- **Page extract**:
American Apparel closed its shop just one year after opening. Reuters pulled its correspondent in October 2008. When asked about his virtual experience, Pasick (Adam Reuters) says: “It isn’t a subject we like to revisit.

So, what happened?

Not much, says Wired UK editor-at-large Ben Hammersley, and that was the problem.

“You could go and open these stores and no-one would turn up,” he says.

“They would have 20 to 30 people there when it opened, and after that no-one would bother going in there again. It just wasn’t worth the spend.”

The “spend” varied from business to business. A retailer like American Apparel might spend £10,000 on designers, as well as storage space from Linden Lab, to build a virtual store.

But at the peak of the hype, the cost of purchasing or building property was worth it.

“The first to go online would make the front page of the Guardian,” Mr Hammersley says. “But when you’re the 15th country who goes on Second Life, no magazine, no newspaper touches it.”

Some businesses and users found it wasn’t quite for them. The technology wasn’t easily grasped and some computers couldn’t handle it.

“It’s not a really good social space,” Mr Hammersley says. “Not as good as Facebook or any general online forum.

He signed on, created an avatar with a shock of red hair that vaguely resembled him, and jumped into what he found to be a lacklustre experience.

It was a real pain. You have to learn how to control things and read manuals on how to get to islands and get off. Half the time you’re just wandering around talking to weirdos.

- **Tasks to carry out**:
A: Reproduce the Second Life article word for word, everything from "But at the peak" down to "a lacklustre experience.".
B: According to the Second Life article, how much might a retailer like American Apparel spend on designers to build a virtual store?

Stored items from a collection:
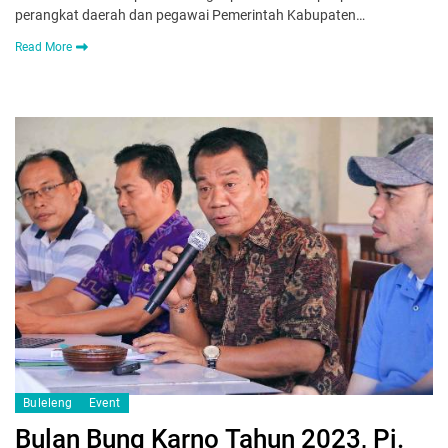
perangkat daerah dan pegawai Pemerintah Kabupaten…
Read More
Buleleng
Event
Bulan Bung Karno Tahun 2023, Pj.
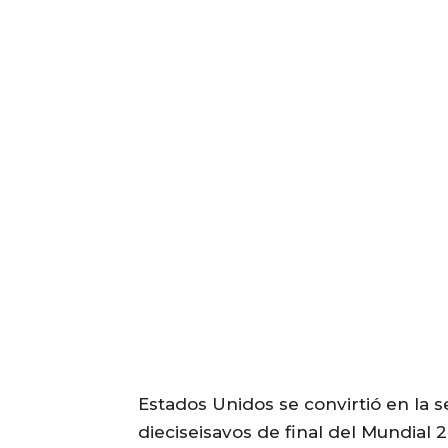
Estados Unidos se convirtió en la s
dieciseisavos de final del Mundial 2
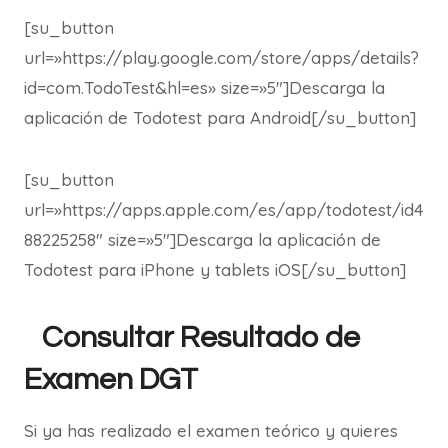
[su_button
url=»https://play.google.com/store/apps/details?
id=com.TodoTest&hl=es» size=»5″]Descarga la
aplicación de Todotest para Android[/su_button]
[su_button
url=»https://apps.apple.com/es/app/todotest/id4
88225258″ size=»5″]Descarga la aplicación de
Todotest para iPhone y tablets iOS[/su_button]
Consultar Resultado de
Examen DGT
Si ya has realizado el examen teórico y quieres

- **Exercise solutions**:
A:
But at the peak of the hype, the cost of purchasing or building property was worth it.

“The first to go online would make the front page of the Guardian,” Mr Hammersley says. “But when you’re the 15th country who goes on Second Life, no magazine, no newspaper touches it.”

Some businesses and users found it wasn’t quite for them. The technology wasn’t easily grasped and some computers couldn’t handle it.

“It’s not a really good social space,” Mr Hammersley says. “Not as good as Facebook or any general online forum.

He signed on, created an avatar with a shock of red hair that vaguely resembled him, and jumped into what he found to be a lacklustre experience.

B: £10,000.